Exercise objective: Return each line of the entries that mentions the word "click".

■ ■ ■

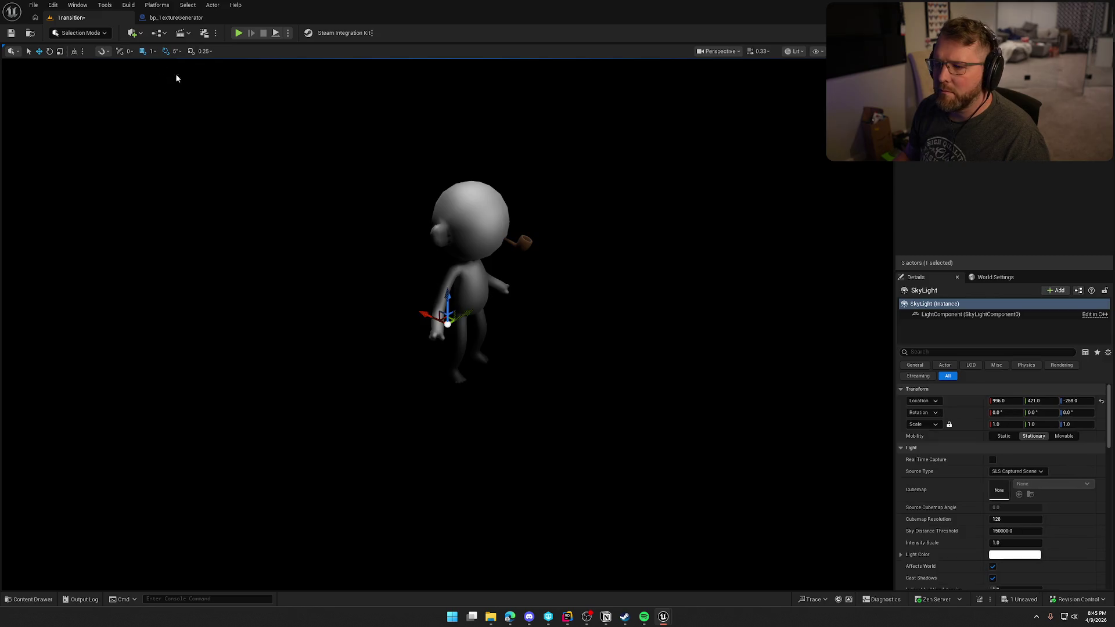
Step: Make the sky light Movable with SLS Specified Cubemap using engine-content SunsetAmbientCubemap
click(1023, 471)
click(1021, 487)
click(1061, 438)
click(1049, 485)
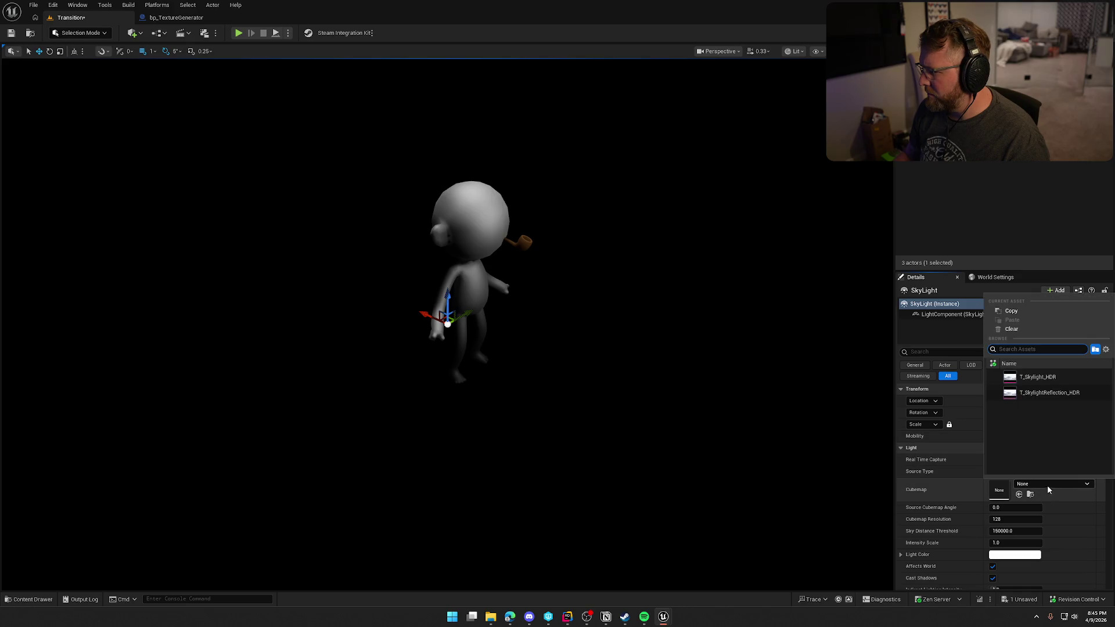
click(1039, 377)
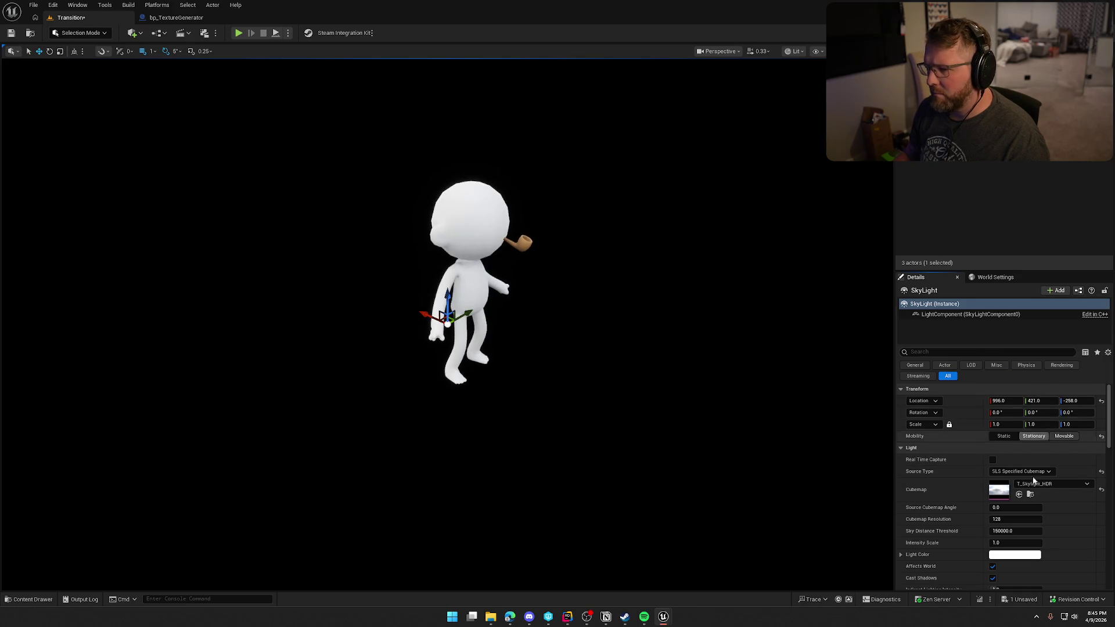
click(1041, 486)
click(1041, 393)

■ ■ ■

Response area:
click(1023, 471)
click(1021, 487)
click(1061, 438)
click(1049, 485)
click(1039, 377)
click(1041, 486)
click(1041, 393)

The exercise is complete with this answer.